━━━━━ Reading text ━━━━━

Data Analysis Practical Project based on Lending Club [1]
This practical project is based on the dataset from Lending Club
Dataset URL: https://github.com/H-Freax/lendingclub_analyse
This project is conducted in a Colab environment
Introduction
This data analysis practical project is divided into two parts. The first part mainly introduces the Baseline method based on LightGBM and three methods of adding derived variables, identifying four sets of derived variables that can improve the model’s performance. The second part focuses on data analysis using machine learning and deep learning network methods, practicing the integration of machine learning methods and the fusion of deep learning networks with machine learning methods.
Environment Preparation
The project uses LightGBM as the baseline. First, import the necessary packages.
import lightgbm as lgb
import numpy as np
import pandas as pd
from sklearn.model_selection import KFold
from sklearn.metrics import accuracy_score
Loading Data
seed = 42 # for the same data division
kf = KFold(n_splits=5, random_state=seed,shuffle=True)
df_train = pd.read_csv('train_final.csv')
df_test = pd.read_csv('test_final.csv')
Basic Data Inspection/Analysis
Inspect basic information of df_train.
df_train.describe()
To skip the one-hot encoding part for initial data analysis, list all column names using the following function:
df_train.columns.values
Exclude the one-hot encoded variables for visualization and observe patterns:
import matplotlib.pyplot as plt
onehotlabels=[...]
showdf_train=df_train.drop(columns=onehotlabels)
showdf_train.hist(bins=50,figsize=(20,15))
plt.show()
As ‘continuous_fico_range’ and ‘continuous_last_fico_range’ have upper and lower bounds and are highly correlated, we remove the ‘high’ part for further visualization analysis.
from pandas.plotting import scatter_matrix
scatter_matrix(showdf_train.drop(columns=['continuous_fico_range_high','continuous_last_fico_range_high']),figsize=(40,35))
Baseline
Data Preprocessing
X_train = df_train.drop(columns=['loan_status']).values
Y_train = df_train['loan_status'].values.astype(int)
X_test = df_test.drop(columns=['loan_status']).values
Y_test = df_test['loan_status'].values.astype(int)
# split data for five fold
five_fold_data = []
for train_index, eval_index in kf.split(X_train):
x_train, x_eval = X_train[train_index], X_train[eval_index]
y_train, y_eval = Y_train[train_index], Y_train[eval_index]
five_fold_data.append([(x_train, y_train), (x_eval, y_eval)])
X_train.shape, Y_train.shape
Algorithm
def get_model(param):
model_list = []
for idx, [(x_train, y_train), (x_eval, y_eval)] in enumerate(five_fold_data):
print('{}-th model is training:'.format(idx))
train_data = lgb.Dataset(x_train, label=y_train)
validation_data = lgb.Dataset(x_eval, label=y_eval)
bst = lgb.train(param, train_data, valid_sets=[validation_data])
model_list.append(bst)

━━━━━ Information shown ━━━━━

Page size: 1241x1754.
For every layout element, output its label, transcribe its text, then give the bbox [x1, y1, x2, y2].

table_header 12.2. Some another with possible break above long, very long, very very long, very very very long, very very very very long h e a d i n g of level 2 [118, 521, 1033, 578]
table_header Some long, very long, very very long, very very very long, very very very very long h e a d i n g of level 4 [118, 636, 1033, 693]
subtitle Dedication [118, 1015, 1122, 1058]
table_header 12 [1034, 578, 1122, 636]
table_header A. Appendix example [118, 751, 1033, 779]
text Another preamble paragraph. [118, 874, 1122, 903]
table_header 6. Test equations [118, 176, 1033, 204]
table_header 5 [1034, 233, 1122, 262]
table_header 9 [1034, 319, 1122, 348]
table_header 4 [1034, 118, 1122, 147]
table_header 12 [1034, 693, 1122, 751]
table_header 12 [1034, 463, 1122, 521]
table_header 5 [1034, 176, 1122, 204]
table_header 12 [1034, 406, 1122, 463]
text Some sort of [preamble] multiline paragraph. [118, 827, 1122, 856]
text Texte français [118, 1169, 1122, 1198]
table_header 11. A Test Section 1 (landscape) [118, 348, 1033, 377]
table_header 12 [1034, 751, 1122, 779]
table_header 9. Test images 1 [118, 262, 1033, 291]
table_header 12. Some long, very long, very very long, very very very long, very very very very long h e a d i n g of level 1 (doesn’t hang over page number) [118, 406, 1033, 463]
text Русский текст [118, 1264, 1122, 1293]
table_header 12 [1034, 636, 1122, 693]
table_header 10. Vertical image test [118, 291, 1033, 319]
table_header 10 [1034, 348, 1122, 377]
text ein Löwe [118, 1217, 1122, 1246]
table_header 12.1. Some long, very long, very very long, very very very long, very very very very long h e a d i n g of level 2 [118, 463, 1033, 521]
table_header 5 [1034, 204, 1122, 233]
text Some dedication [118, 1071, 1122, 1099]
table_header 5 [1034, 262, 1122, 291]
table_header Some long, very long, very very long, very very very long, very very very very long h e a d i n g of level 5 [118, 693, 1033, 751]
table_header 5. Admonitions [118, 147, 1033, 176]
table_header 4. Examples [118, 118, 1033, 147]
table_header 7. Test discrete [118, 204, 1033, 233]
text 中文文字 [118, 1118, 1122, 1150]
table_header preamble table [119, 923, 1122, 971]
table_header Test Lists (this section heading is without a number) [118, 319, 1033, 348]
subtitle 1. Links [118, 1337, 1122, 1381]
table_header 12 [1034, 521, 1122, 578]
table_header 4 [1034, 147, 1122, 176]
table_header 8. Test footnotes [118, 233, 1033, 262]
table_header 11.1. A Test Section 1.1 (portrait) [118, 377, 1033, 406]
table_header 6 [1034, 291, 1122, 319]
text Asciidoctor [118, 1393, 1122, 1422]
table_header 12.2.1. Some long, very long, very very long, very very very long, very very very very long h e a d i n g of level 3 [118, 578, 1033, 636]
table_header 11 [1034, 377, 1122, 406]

━━━━━

- _Problems to work on_:
A - List every import statement that appears under the "Environment Preparation" heading of the Lending Club analysis page.
B - Print the Lending Club analysis page from "X_train.shape, Y_train.shape" up to and including "train_data = lgb.Dataset(x_train, label=y_train)".

- _The solutions_:
A -
import lightgbm as lgb
import numpy as np
import pandas as pd
from sklearn.model_selection import KFold
from sklearn.metrics import accuracy_score

B -
X_train.shape, Y_train.shape
Algorithm
def get_model(param):
model_list = []
for idx, [(x_train, y_train), (x_eval, y_eval)] in enumerate(five_fold_data):
print('{}-th model is training:'.format(idx))
train_data = lgb.Dataset(x_train, label=y_train)